Download photos from this trip log

Location: 4 14.51'S 102 45.69'W

“Cumulus. Stratocumulus? Cumulus.”

“Maybe it’s fractostratus.”

“Sheep riding a motorcycle.”

Four pairs of eyes turned to look at me.

“That’s not a kind of cloud,” Jack said, hiding his smirk behind the rim of his well-loved coffee mug.

Christian jumped up, pointing at the mystery cloud. “I totally see it!” He turned back to shake his head at me. “But please, Tina — that’s a moped, not a motorcycle.”

For the past two days Argo has been shrouded in blistering heat, day and night. The humidity is so oppressive that sleeping even under the benevolent breeze of a bunk fan proves difficult. Night watches bring some reprieve, but they’re balanced by the daytime heat that has us sweating nonstop — even while sitting motionless in the shade. The clouds have been the worst kind of tease, appearing big and billowing on the horizon, sometimes four to six different kinds of clouds all stacked atop one another in different shapes, sizes, and shades of grey, but this textured backdrop never seems to make it overhead to block out the sun’s rays. For all that we’ve grumbled at them, however, they’ve turned Argo into a living classroom for the past few days. Between the OCE research group studying clouds & weather patterns and the PSCT class currently in the midst of the meteorology unit (our exam’s on Wednesday — wish us luck!), we’ve spent as much time looking up at the sky as we have down at our books. In the same way that the trip through the Panama canal was a live action COLREGS lesson, this crossing has been a front-and-center meteorology class. In spite of the heat and the low & slow wind, it makes me grateful to be exactly where I am.

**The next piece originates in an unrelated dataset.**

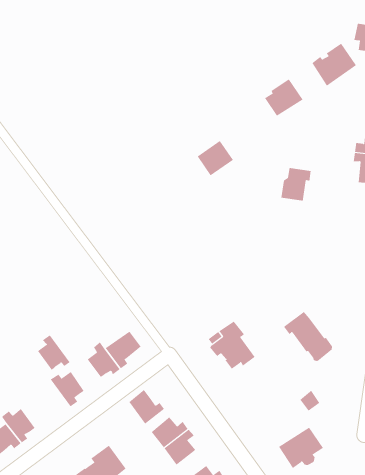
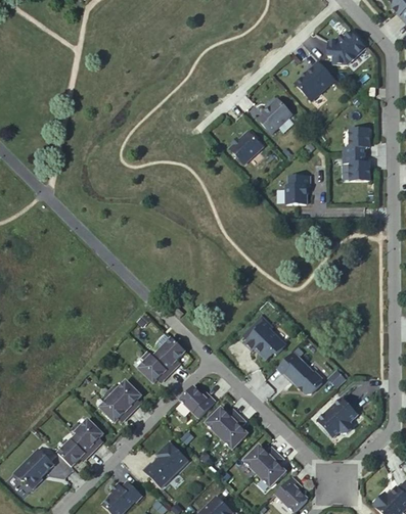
building: [197,140,234,176] -> [230,130,263,162]
building: [283,311,333,361] -> [276,352,322,393]
building: [37,334,70,371] -> [99,391,130,423]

“Wait, so, is that one a stratus cloud?”

“No, that’s cirrus. Mare’s tail.”

“What about that one?”

“That’s a cumulus cloud.”

“That one?”

Ben gives us a benevolent, patient half-smile. “Here. Let’s look at the pictures again.”

After a night of watches we came together at noon for a pasta lunch with freshly made garlic bread. The day passed quickly between OCE and SLS class, salt water deck showers, and a final few frenetic hours of studying and working on assignments. A calendar went up yesterday that shows us all of the assignments that are due between now and the end of the semester, and it’s crazy to see how quickly everything is going to wrap up and come to an end. It makes me grateful for every sweaty moment in the galley, every cup of coffee enjoyed under the stars, every evening spent chatting with the cockpit watch while Argo continues westward towards French Polynesia.

The evening ended as it always does: with a delicious chicken dinner prepared by Audrey and her sous chefs, with squeeze and cleanup–

And today, with a rainstorm. We finally caught up with the (cumulonimbus) clouds.

As I stood in the cockpit getting pelted by rain, I looked up at Sahil who was holding us steady into the wind so we could make a sail change (and finish doing dishes in relative comfort). “How are you doing?” I asked.

“This is the best kind of fun,” he said, soaked to the bone, raindrops dripping off the rim of his baseball cap.

“Yeah,” I agreed, half grinning, half-squinting into the driving nighttime rain, “Sure is.